Recast every line of the records below as a JSON list of strings, with one string per line and blank lines omitted. Leave the pictures out of the answer.

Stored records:

* * * *

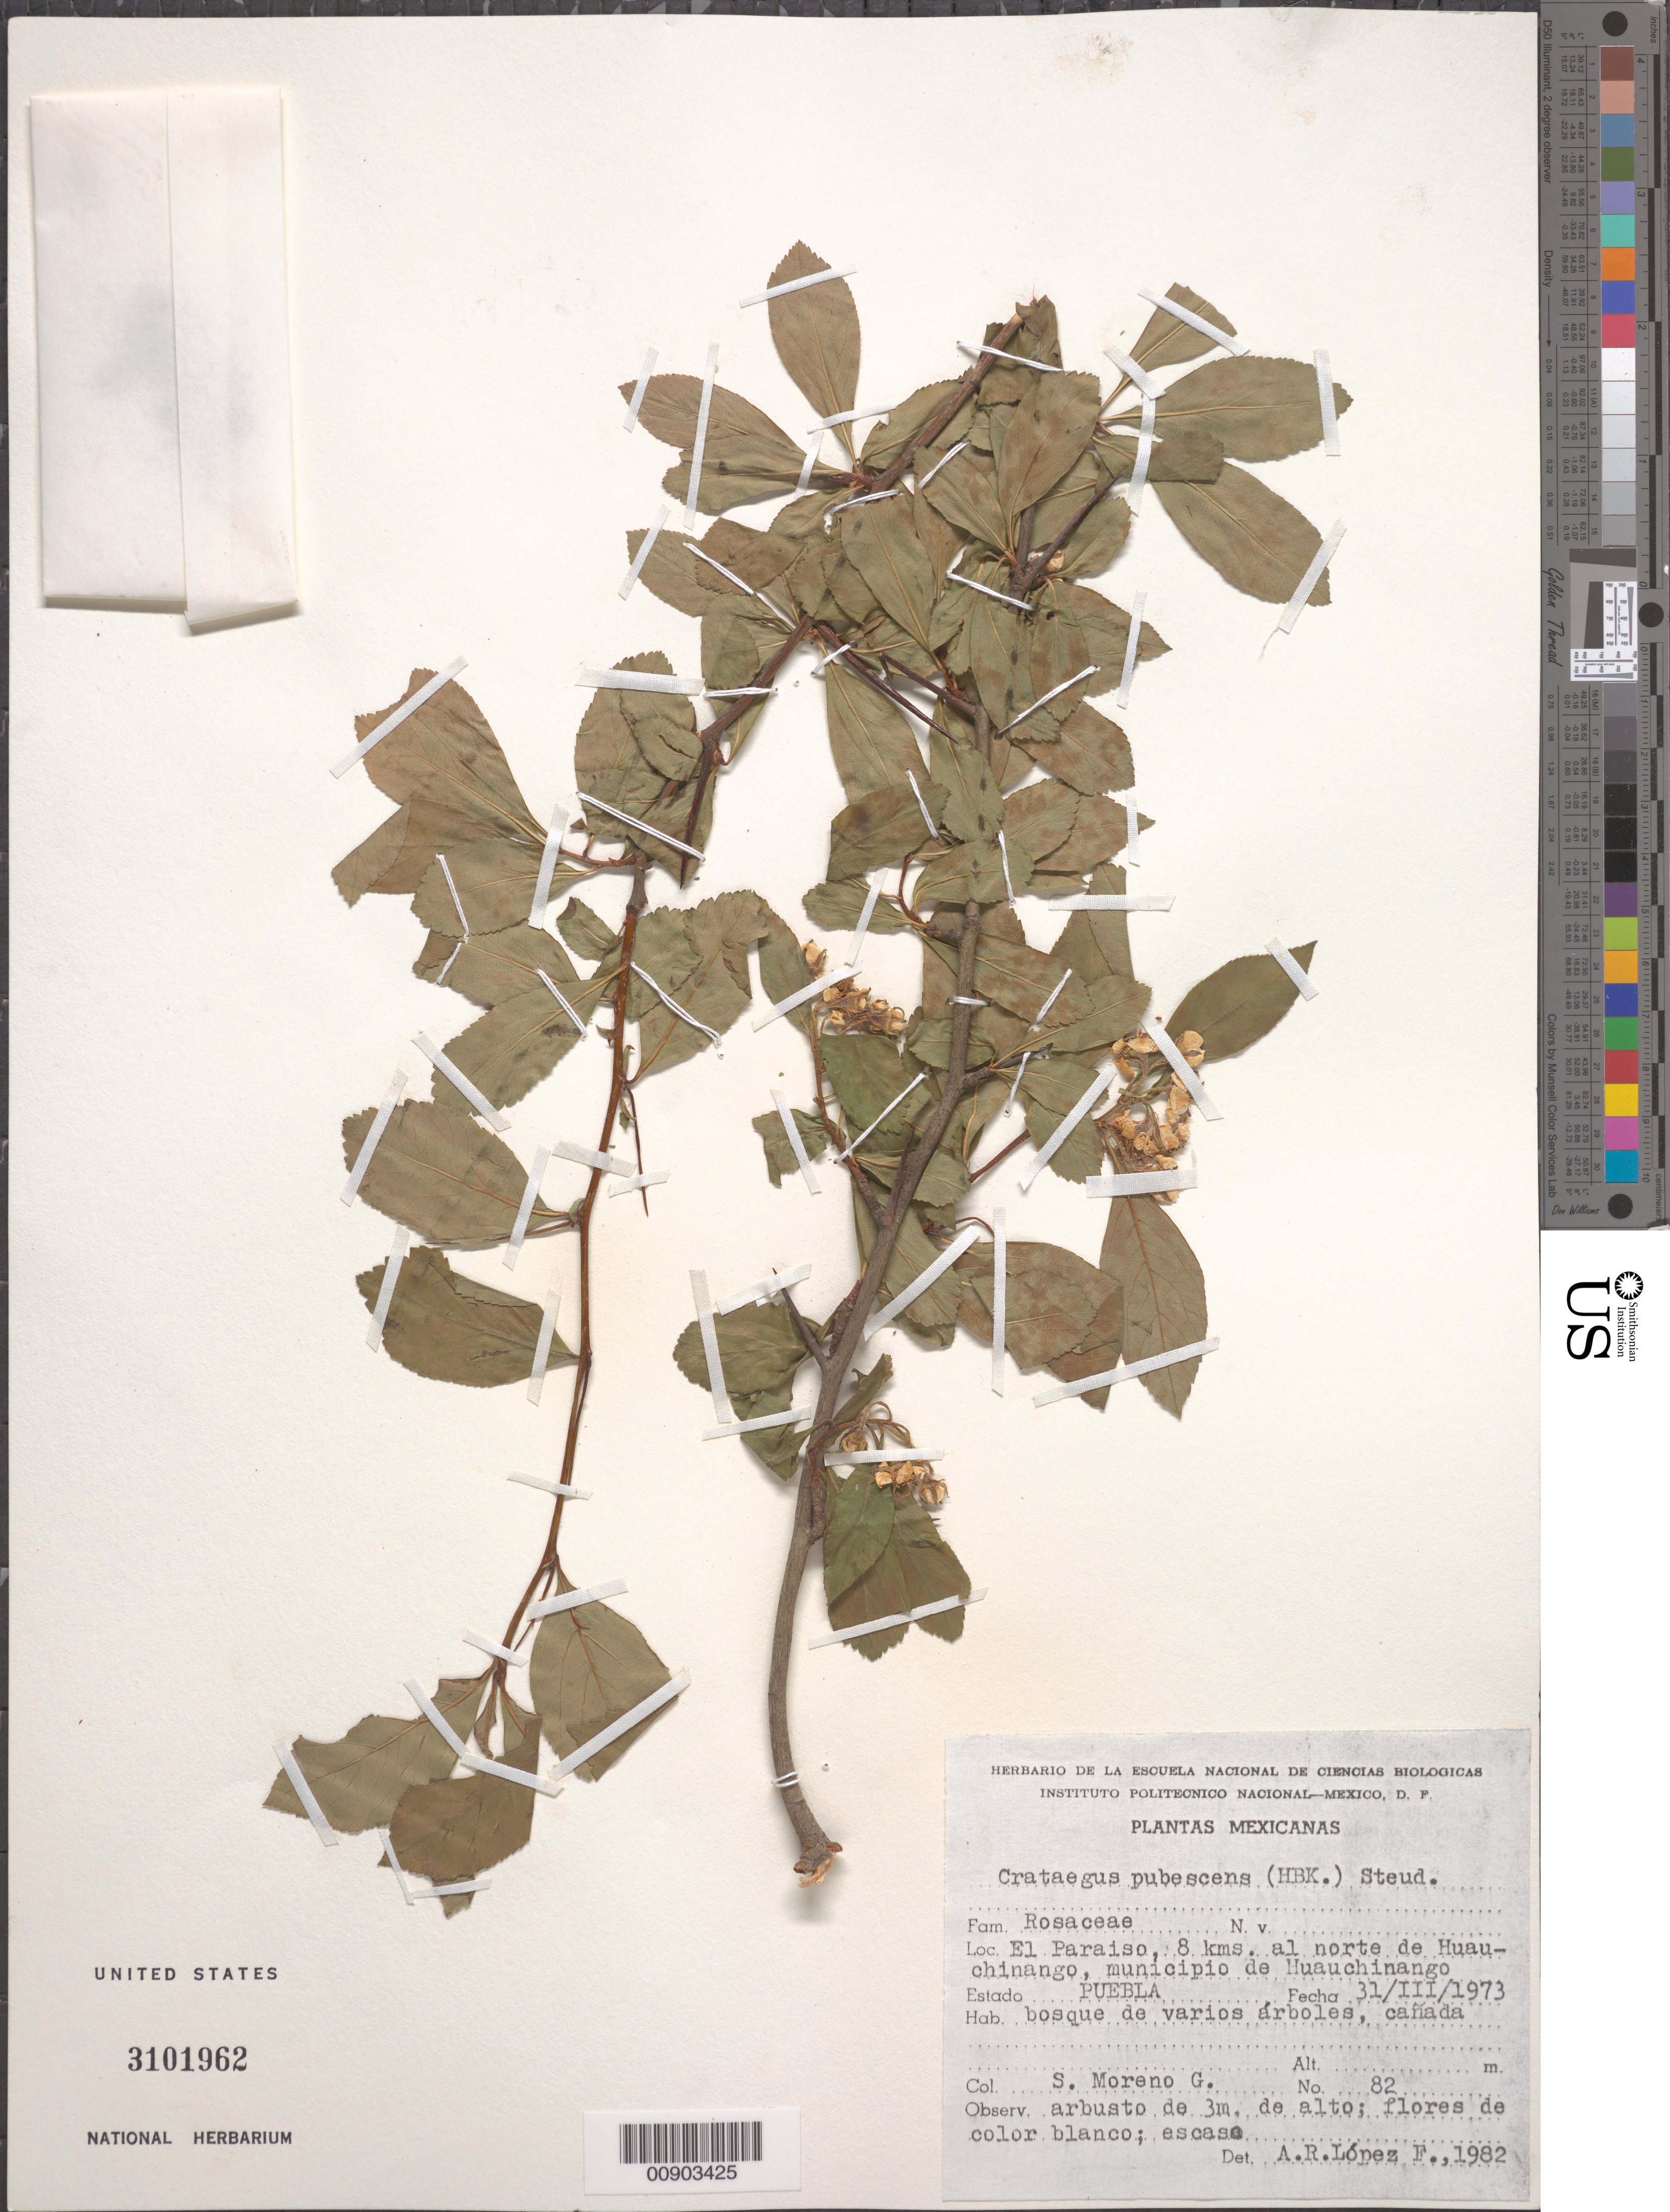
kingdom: Plantae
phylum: Tracheophyta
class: Magnoliopsida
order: Rosales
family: Rosaceae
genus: Crataegus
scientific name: Crataegus pubescens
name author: (C. Presl) C. Presl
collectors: Moreno G., S.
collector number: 82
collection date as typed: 31 Mar 1973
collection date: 1973-03-31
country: Mexico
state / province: Puebla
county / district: Huachinango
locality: El Paraíso, 8 kms. al norte de Huachinango, municipio de Huachinango, Puebla.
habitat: Bosque de varios árboles, cañada.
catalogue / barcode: US 3101962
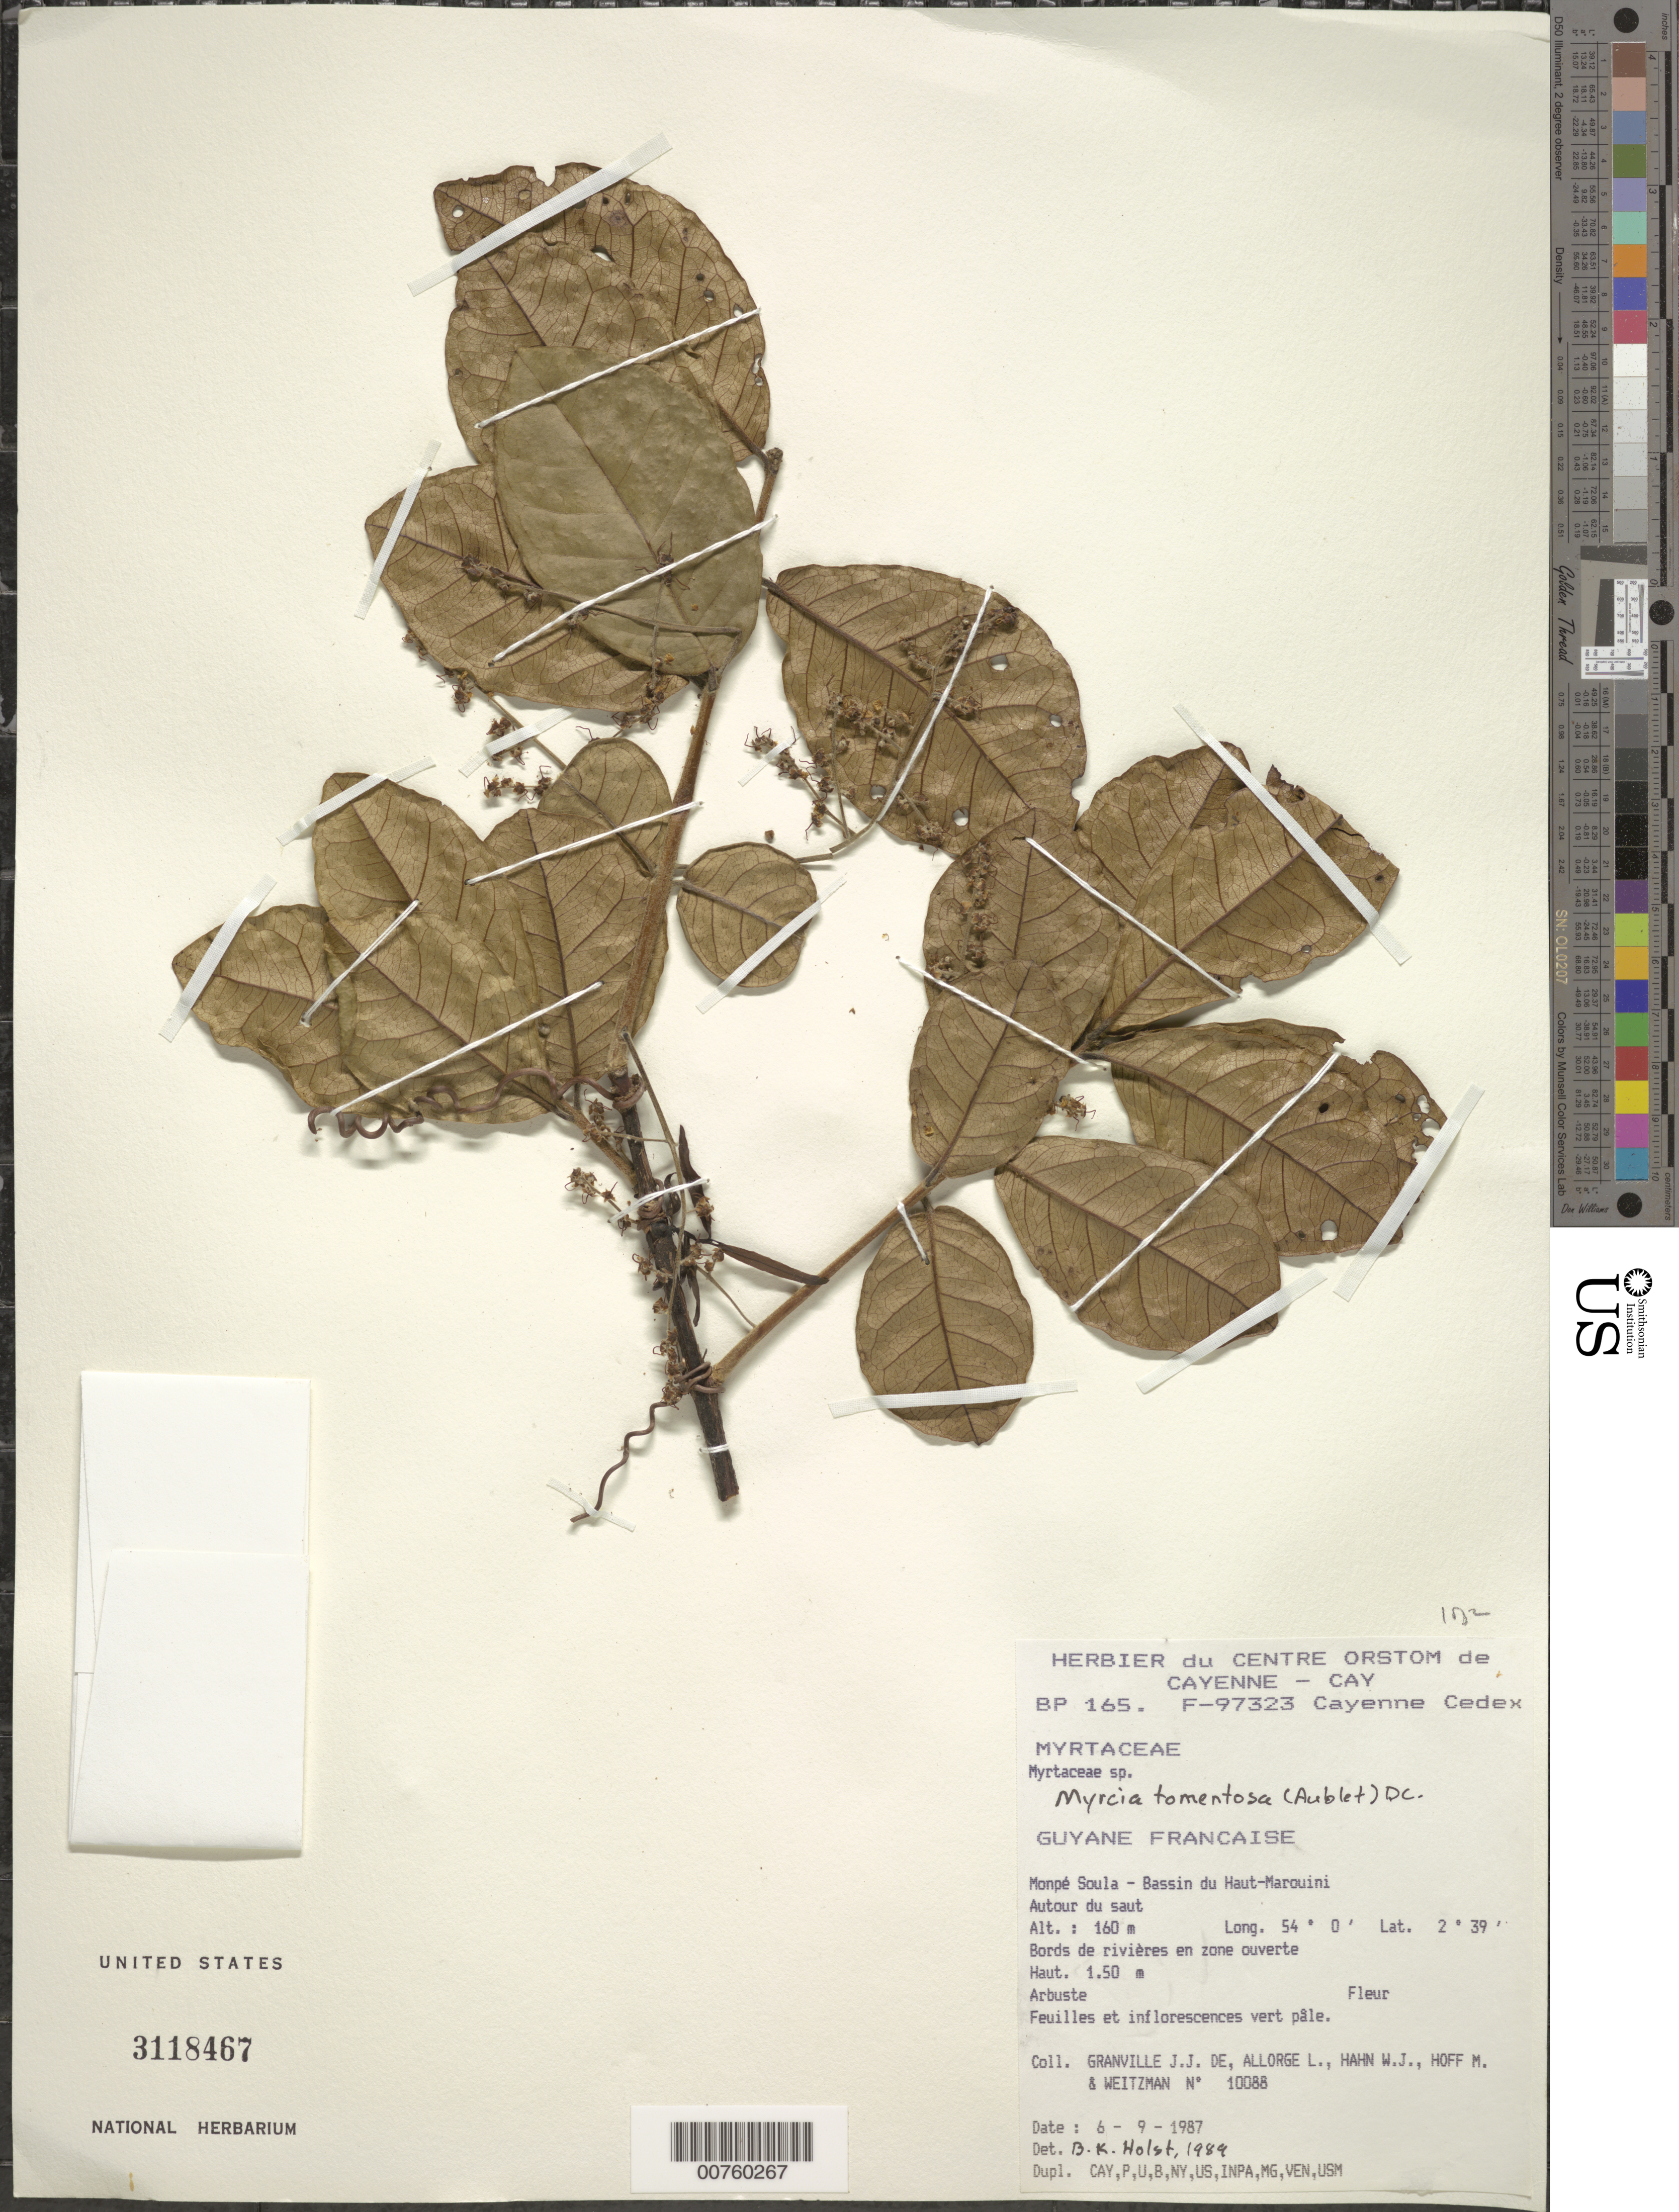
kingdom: Plantae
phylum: Tracheophyta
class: Magnoliopsida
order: Myrtales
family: Myrtaceae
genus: Myrcia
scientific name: Myrcia tomentosa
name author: (Aubl.) DC.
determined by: Holst, Bruce K.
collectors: J.-J. de Granville, L. Allorge, W. J. Hahn, M. Hoff & A. L. Weitzman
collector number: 10088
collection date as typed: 6-Sep-87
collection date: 1987-09-06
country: French Guiana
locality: Monpé Soula, Bassin du Haut-Marouini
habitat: Along river, open area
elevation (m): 160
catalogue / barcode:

* * * *

RESULT:
[
  "kingdom: Plantae",
  "phylum: Tracheophyta",
  "class: Magnoliopsida",
  "order: Rosales",
  "family: Rosaceae",
  "genus: Crataegus",
  "scientific name: Crataegus pubescens",
  "name author: (C. Presl) C. Presl",
  "collectors: Moreno G., S.",
  "collector number: 82",
  "collection date as typed: 31 Mar 1973",
  "collection date: 1973-03-31",
  "country: Mexico",
  "state / province: Puebla",
  "county / district: Huachinango",
  "locality: El Paraíso, 8 kms. al norte de Huachinango, municipio de Huachinango, Puebla.",
  "habitat: Bosque de varios árboles, cañada.",
  "catalogue / barcode: US 3101962",
  "kingdom: Plantae",
  "phylum: Tracheophyta",
  "class: Magnoliopsida",
  "order: Myrtales",
  "family: Myrtaceae",
  "genus: Myrcia",
  "scientific name: Myrcia tomentosa",
  "name author: (Aubl.) DC.",
  "determined by: Holst, Bruce K.",
  "collectors: J.-J. de Granville, L. Allorge, W. J. Hahn, M. Hoff & A. L. Weitzman",
  "collector number: 10088",
  "collection date as typed: 6-Sep-87",
  "collection date: 1987-09-06",
  "country: French Guiana",
  "locality: Monpé Soula, Bassin du Haut-Marouini",
  "habitat: Along river, open area",
  "elevation (m): 160",
  "catalogue / barcode:"
]